**Work order A**
From the passage on licensing rules, return the words from "Imagine telling the" up to and including "of licensed nurses.".
**Work order B**
Answer these questions using the passage on licensing rules, putting each answer on its own line with the matching mark.
(i) Besides their local government, which body must bars and restaurants apply to for permission to serve drinks in common spaces?
(ii) What were the unlicensed nursing assistants hired under the emergency order called?
(iii) Under SB 133, how many hours of "documented life experience" could substitute for training in child growth and development?
**Work order C**
For each statement, say whether it agrees with the passage on licensing rules, answering yes or no and quoting the words from the passage that decide it.
(i) Senate Bill 155 was approved with amendments by a committee of conference on Monday.
(ii) The temporary health partners worked without supervision from licensed nurses.
(iii) A person needed to work as a temporary health partner for at least 50 hours to be considered as having completed a nursing assistant training course.

Too many laws and ordinances here would look familiar to the Moscow bureaucrats who thought pizza cooks ought to be highly educated, credentialed and government approved. 

Recent legislation offers multiple examples.

Current law requires bars and restaurants to apply to the Liquor Commission for permission to serve drinks in common spaces such as sidewalks or parking lots, then also get permission from their local government. 

There’s no need for this double approval. Permission from the local government, is enough. Yet it took a global pandemic to convince lawmakers that this requirement should go.  

When the pandemic hit, already short-staffed nursing homes couldn’t fill positions to assist nurses because there weren’t enough licensed nursing assistants. 

Imagine telling the family of a nursing home patient that you’re sorry, but their loved one has to go with less care because the state has decreed that no care at all is better than care from someone who lacks the most prestigious credential. 

It took an emergency order to allow nursing homes to hire and quickly train unlicensed nursing assistants (called temporary health partners) to work under the supervision of licensed nurses. 

Senate Bill 155, which a committee of conference approved with amendments on Monday, would fix those and some other burdensome regulatory requirements.

Senate Bill 133, also approved by a committee of conference on Monday, addresses a few other occupational licensing laws. One fix is to open a path to licensure for the temporary health partners allowed in SB 155. 

Anyone who worked as a temporary health partner for at least 100 hours as a result of the pandemic would be considered as having completed a nursing assistant training course and would be eligible for licensure as a nursing assistant.

Associate teachers at child day care centers would get a similar break if SB 133 becomes law. The bill would allow 30 hours of “documented life experience” to substitute for 30 hours of “training in child growth and development.”

Also getting a break would be small restaurants and cafes. State law requires licensed food service establishments to have a “Certified Food Protection Manager.” The bill would let the CFPM (that doesn’t sound Soviet at all) for small operations be on call. 

The bill also would include psychologists in the list of medical professionals who can engage in telemedicine. (It’s crazy that this wasn’t allowed before.)

**Records**
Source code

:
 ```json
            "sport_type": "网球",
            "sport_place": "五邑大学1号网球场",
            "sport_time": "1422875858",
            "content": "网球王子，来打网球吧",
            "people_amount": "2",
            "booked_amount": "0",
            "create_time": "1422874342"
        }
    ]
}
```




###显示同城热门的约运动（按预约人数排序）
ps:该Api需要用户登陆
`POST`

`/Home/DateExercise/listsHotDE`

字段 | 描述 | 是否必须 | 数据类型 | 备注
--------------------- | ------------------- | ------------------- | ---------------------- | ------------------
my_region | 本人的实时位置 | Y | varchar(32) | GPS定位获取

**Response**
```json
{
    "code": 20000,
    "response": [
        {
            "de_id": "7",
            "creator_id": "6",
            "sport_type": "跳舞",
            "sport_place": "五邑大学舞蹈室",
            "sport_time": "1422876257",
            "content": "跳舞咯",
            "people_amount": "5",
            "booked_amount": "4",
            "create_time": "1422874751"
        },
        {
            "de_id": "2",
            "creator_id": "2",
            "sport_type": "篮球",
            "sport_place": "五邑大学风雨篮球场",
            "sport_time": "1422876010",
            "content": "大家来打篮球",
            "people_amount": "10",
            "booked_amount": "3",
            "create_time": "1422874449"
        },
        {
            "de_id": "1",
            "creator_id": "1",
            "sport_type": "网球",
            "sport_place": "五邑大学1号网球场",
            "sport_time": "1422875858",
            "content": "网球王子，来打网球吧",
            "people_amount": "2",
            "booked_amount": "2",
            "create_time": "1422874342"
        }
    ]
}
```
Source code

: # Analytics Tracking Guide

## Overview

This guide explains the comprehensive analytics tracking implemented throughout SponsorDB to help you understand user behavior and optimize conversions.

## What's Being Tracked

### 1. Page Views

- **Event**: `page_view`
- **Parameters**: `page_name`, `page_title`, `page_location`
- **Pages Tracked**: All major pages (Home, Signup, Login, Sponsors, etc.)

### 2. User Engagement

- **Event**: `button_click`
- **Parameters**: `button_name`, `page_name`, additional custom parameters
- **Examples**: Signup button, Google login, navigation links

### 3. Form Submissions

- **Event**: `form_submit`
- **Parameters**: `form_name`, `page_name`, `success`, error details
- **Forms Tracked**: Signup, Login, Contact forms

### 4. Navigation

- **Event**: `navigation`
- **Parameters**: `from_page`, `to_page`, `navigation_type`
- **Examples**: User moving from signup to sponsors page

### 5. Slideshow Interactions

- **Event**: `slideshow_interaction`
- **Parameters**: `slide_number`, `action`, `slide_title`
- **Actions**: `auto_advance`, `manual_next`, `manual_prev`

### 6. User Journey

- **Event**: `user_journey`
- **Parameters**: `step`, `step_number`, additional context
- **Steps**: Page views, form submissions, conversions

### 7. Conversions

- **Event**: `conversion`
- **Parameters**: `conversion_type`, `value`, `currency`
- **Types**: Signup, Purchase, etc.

**Answer area A**
Imagine telling the family of a nursing home patient that you’re sorry, but their loved one has to go with less care because the state has decreed that no care at all is better than care from someone who lacks the most prestigious credential. 

It took an emergency order to allow nursing homes to hire and quickly train unlicensed nursing assistants (called temporary health partners) to work under the supervision of licensed nurses.

**Answer area B**
(i) The Liquor Commission.
(ii) Temporary health partners.
(iii) 30 hours.

**Answer area C**
(i) Yes: "Senate Bill 155, which a committee of conference approved with amendments on Monday"
(ii) No: "to work under the supervision of licensed nurses"
(iii) No: "Anyone who worked as a temporary health partner for at least 100 hours as a result of the pandemic would be considered as having completed a nursing assistant training course"